Supreme Court Database (SCDB): Supplies structured legal provisions and case-centered data for integration.

Core Scripts

update.py: Implements rate-limited API calls to Oyez to fetch new or missing cases and their transcripts. It handles cases with multiple oral arguments by fetching each transcript separately and writing JSON files named by term and docket number.
publish.py: Manages GitHub releases for the dataset. It maintains a maximum of three releases by deleting older ones and creates a new release tagged with the current date.
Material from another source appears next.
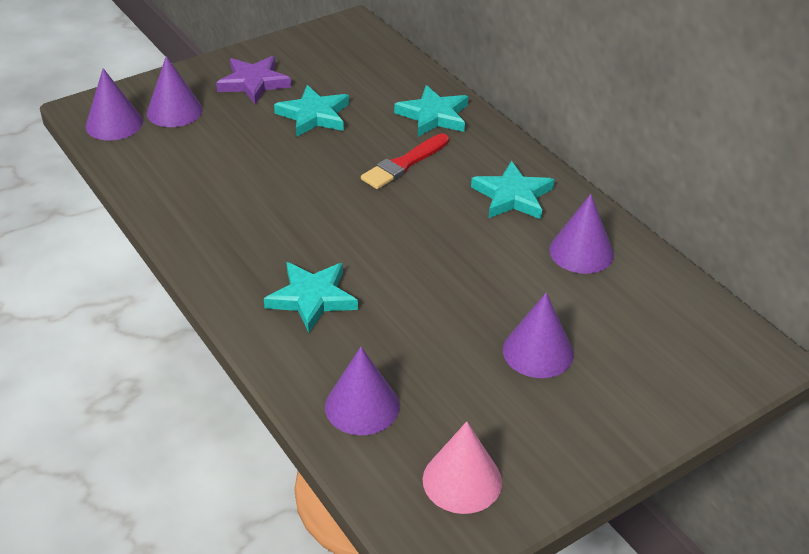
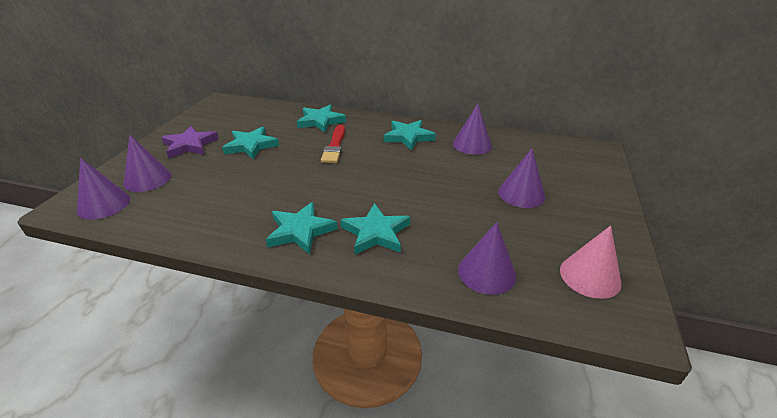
camera: 40 degrees left, 5 degrees down
none -> turquoise star [266,202,338,254]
This ensures users can access recent snapshots of the data.
oyez/json_to_db.py: Contains utilities to convert raw JSON files into formats suitable for database ingestion or further processing.
oyez/merge_scdb.py and oyez/merge_scdb_with_master.py: Merge SCDB data with Oyez and LOC metadata, enriching case records with legal provisions and citation details.
oyez/rename_oyez_files.py: Processes Oyez JSON files to rename and organize them based on citation patterns, facilitating easier lookup and integration.

Data Organization

Data files are named using the pattern {term}.{docket}.json for case overviews, with transcripts for multiple oral arguments appended with -t01, -t02, etc. This naming convention supports straightforward indexing and retrieval.

The dataset includes audio metadata linking to Amazon S3 storage of digitized oral argument recordings in multiple formats (mp3, ogg, m3u8).

Automation and Rate Limiting

API calls to Oyez are rate-limited to avoid overloading the public API, using decorators from the ratelimit library to enforce call limits. The update process is designed to run regularly (weekly), with automation facilitated by GitHub Actions (external to this repo).

Implementation Details

Rate Limiting: The get_http_json function in update.py is decorated to allow no more than 10 calls per 10 seconds, roughly one call per second, ensuring compliance with API usage policies.
Data Writing: Case data and transcripts are serialized as indented JSON files into the oyez/cases directory, supporting human readability and version control.
Release Management: The publish.py script uses GitHub API calls authenticated via a token to list, delete, and create releases. It assumes the repository environment variable GITHUB_REPOSITORY is set.
Citation Handling: Scripts in the oyez folder parse and normalize citation strings to generate consistent file identifiers (e.g., usrep + volume + page with zero-padding).
Data Merging: Merging scripts combine multiple data sources by reading CSVs and JSON files, attaching metadata fields, and outputting enriched JSON nodes.

Assumptions and Limitations

The project assumes access to a valid GitHub token for release management.
Some scripts reference local file paths which may require adjustment for deployment or collaboration.
The dataset requires significant disk space (~3.5GB) for full decompression.
The update process depends on the availability and stability of the Oyez API.

Summary

This repository provides a practical, automated framework to maintain an up-to-date, richly annotated dataset of US Supreme Court cases and oral argument transcripts. It integrates multiple authoritative sources, enforces API usage constraints, and supports versioned releases for user access. The codebase balances data acquisition, transformation, and organization with automation to support ongoing research and application development in legal and political domains.